Le Soudan remplacera d'ici un an toutes les ONG internationales actives au Darfour, théâtre de la plus importante mission d'aide au monde, par des organisations locales, a déclaré lundi le président Omar el-Béchir, franchissant ainsi un nouveau pas dans son défi à l'Occident.

«J'ai dit aux responsables des Affaires humanitaires que dans un an nous ne voulons plus voir aucune organisation d'aide étrangère travailler sur le terrain avec nos citoyens et que les organisations soudanaises devraient remplir ce rôle», a déclaré le président soudanais.
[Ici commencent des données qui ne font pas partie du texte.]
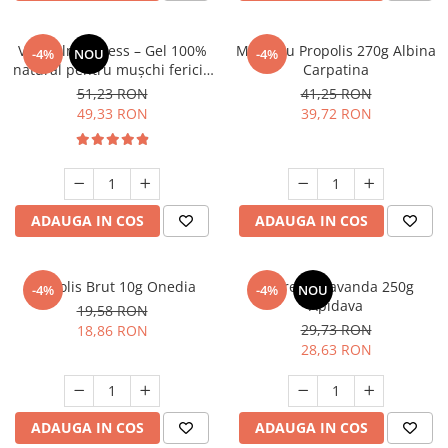
VivaCalm Fitness – Gel 100%
Miere cu Propolis 270g Albina
-4%
NOU
-4%
natural pentru mușchi fericiți
Carpatina
100 ml – Leonard Radutz
51,23 RON
41,25 RON
Formula – VivaNatura
49,33 RON
39,72 RON
ADAUGA IN COS
ADAUGA IN COS
Propolis Brut 10g Onedia
Miere de Lavanda 250g
-4%
-4%
NOU
Apidava
19,58 RON
29,73 RON
18,86 RON
28,63 RON
ADAUGA IN COS
ADAUGA IN COS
M. Béchir a dit souhaiter une «soudanisation» du travail humanitaire, notamment au Darfour. «Si les organisations étrangères veulent acheminer de l'aide, elles devront la livrer à l'aéroport», a-t-il ajouté, sans préciser son projet ni indiquer s'il appliquait aussi au Sud-Soudan.

«Il s'agit d'un processus en cours», a ensuite déclaré le ministre d'Etat aux Affaires humanitaires Ahmed Haroun, affirmant ne pas être en mesure de répondre aux «questions techniques» sur les propos du président.

Omar el-Béchir a fait ces déclarations à Khartoum devant des milliers de militaires venus renouveler leur «allégeance jusqu'à la mort» au président du Soudan, pays dont les relations sont très tendues avec l'Occident.

La Cour pénale internationale (CPI) a émis le 4 mars un mandat d'arrêt contre le dirigeant soudanais pour crimes de guerre et crimes contre l'humanité au Darfour, région occidentale en proie à un conflit complexe à l'origine de 300.000 morts selon l'ONU, seulement 10.000 selon Khartoum.

Le Soudan a aussitôt réagi en expulsant 13 des plus importantes ONG internationales actives au Darfour dont la britannique Oxfam, l'américaine Care et les sections française et néerlandaise de Médecins sans Frontières (MSF).

Les ONG au Darfour distribuent des denrées alimentaires, fournissent des soins et encadrent l'accès à l'eau potable pour 2,7 millions de déplacés et des dizaines de milliers d'autres personnes affectées par les combats.

L'ONU estime déjà que plus d'un million sont pénalisées par l'expulsion des ONG, un chiffre qui grimpera si les quelque 70 ONG internationales encore actives au Darfour doivent plier bagages.

Le Soudan a assuré la semaine dernière «combler le vide» laissé par le départ des organisations internationales, en coopérant avec l'ONU et la Croix-Rouge internationale et en mobilisant des organisations locales.

Mais le responsable des affaires humanitaires de l'ONU, John Holmes, a averti que «les agences de l'ONU, les ONG et le gouvernement (soudanais) n'ont pas pas la capacité de remplacer toutes les activités».

Khartoum a publié une liste de 19 ONG soudanaises pour remplacer les organisations expulsées et le ministère de la Santé a assuré qu'il enverrait 100 médecins au Darfour et des médicaments.

«Les ONG expulsées (du Darfour) étaient des distributeurs d'aide, mais les donateurs sont toujours présents, le PAM, l'Organisation mondiale de la santé, l'Unicef et d'autres... Personne ne leur a demandé de partir», a déclaré à l'AFP Mandour al-Mahidi, secrétaire général du bureau politique du Parti du congrès national (NCP), la formation du président Béchir.

«C'est du chantage», a rétorqué un diplomate occidental sous couvert de l'anonymat, précisant que plusieurs pays finançant les agences de l'ONU avaient des doutes sérieux sur le plan de Khartoum de distribution d'aide humanitaire.

L'ONU a lancé un appel de fonds de 2,2 milliards de dollars pour le Soudan en 2009, en grande partie destinés au Darfour.